### TEXT PROVIDED
* * * * * * *

Resilience is being able to bounce back from stress, challenge, tragedy, trauma or adversity. When children are resilient, they are braver, more curious, more adaptable, and more able to extend their reach into the world. Resilience is something that can be nurtured in all of us and strengthened at any age.
Building children into healthy, thriving adults isn't about clearing adversity out of their way. A little bit of stress helps them to develop the skills they need to flourish. Research shows that in the context of a loving relationship with a caring adult, children have the opportunity to develop vital coping skills. This social support is associated with higher positive emotions, a sense of personal control and predictability, self-esteem, motivation, optimism, a resilience.
Optimism has been found to be one of the key characteristics of resilient people. If you have a child who tends to look at the glass as being half empty, show them a different view. This doesn't mean invalidating how they feel. Acknowledge their view of the world, and introduce them to a different one. Spend time daily acknowledging the (non-material) big and small things that you and your children are grateful for.
The ability to reframe challenges in ways that feel less threatening is linked to resilience. In times of difficulty or disappointment, reframing a situation will help them to focus on what they have, rather than what they've lost. To build this skill, acknowledge their disappointment, then gently steer them away from looking at what the problem has cost them, towards the opportunities it can bring.

* * * * * * *

### REQUIRED ACTIONS
a: In the text on building resilience in children, what characteristic has been found to be one of the key traits of resilient people?
b: Extend the text on building resilience in children, starting after its last sentence.

### AVAILABLE DATA
* * * * * * *

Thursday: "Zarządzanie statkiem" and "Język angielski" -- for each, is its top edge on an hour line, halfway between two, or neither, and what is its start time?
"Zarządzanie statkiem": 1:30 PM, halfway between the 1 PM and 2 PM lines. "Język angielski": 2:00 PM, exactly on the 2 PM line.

* * * * * * *

### TASK-BY-TASK RESULTS
a: Optimism.

b:
Kids can be fairly black and white about things so when they are faced with something difficult, the choices can seem stark -- face it head on or avoid it at all costs. But there is a third option, and that is to move gradually towards it, while feeling supported and with a certain amount of control.
Exposure to stressors and challenges that they can manage during childhood will help to ensure that children are more able to deal with stress during adulthood. Research has found that children who have a growth mindset - the belief that people have the potential to change report less stress and anxiety, better feelings about themselves in response to social exclusion, and better physical health. It can be heartbreaking to watch our children when they struggle or miss out on something they want. But - they'll be okay. However long it takes, they'll be okay.
Unfortunately, we all will experience emotional pain, setback, grief and sadness in our lives. Resilience isn't about never falling down. It's about getting back up again. The key for our children is to learn to respect those feelings, but not let them take charge and steer their life's outlook and future behavior.